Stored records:
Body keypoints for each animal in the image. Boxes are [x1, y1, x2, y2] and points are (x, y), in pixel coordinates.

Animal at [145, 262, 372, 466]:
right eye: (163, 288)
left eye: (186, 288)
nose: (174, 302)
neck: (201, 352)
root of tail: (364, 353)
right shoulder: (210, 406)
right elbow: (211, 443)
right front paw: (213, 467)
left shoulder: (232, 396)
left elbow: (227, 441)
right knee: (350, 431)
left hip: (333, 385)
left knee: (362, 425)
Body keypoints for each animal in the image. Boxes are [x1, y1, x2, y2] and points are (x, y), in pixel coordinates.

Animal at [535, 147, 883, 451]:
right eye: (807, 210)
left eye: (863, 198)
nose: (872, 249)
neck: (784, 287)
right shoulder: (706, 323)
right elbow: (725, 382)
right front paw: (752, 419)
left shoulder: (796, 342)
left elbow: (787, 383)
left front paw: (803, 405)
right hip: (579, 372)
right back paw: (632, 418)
...
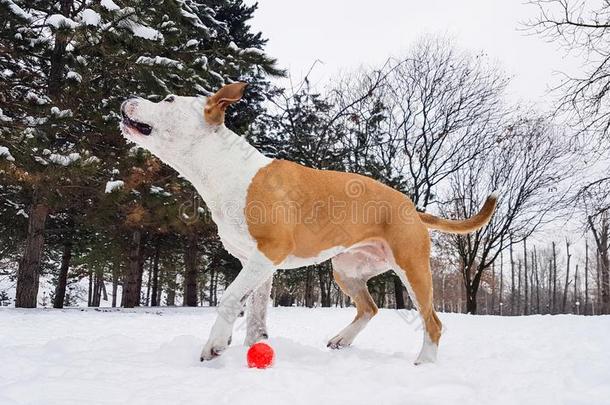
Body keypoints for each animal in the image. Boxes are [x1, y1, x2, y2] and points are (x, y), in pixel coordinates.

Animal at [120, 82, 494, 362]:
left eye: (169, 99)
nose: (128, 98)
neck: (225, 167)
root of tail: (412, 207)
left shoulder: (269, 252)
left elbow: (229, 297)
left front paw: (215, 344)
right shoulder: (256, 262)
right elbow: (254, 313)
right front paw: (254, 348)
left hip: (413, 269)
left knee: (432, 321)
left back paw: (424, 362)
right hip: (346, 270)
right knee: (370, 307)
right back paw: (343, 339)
--
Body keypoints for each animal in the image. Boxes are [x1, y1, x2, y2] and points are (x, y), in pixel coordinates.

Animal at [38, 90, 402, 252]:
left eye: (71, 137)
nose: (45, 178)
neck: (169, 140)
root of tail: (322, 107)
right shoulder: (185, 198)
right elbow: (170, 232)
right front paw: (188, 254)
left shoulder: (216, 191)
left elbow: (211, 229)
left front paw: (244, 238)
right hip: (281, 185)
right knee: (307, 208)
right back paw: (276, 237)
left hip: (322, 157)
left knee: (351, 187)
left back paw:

Work order:
In the entries above, find every line with the word "root" and list it.

Answer to this task:
root of tail: (364, 353)
root of tail: (412, 207)
root of tail: (322, 107)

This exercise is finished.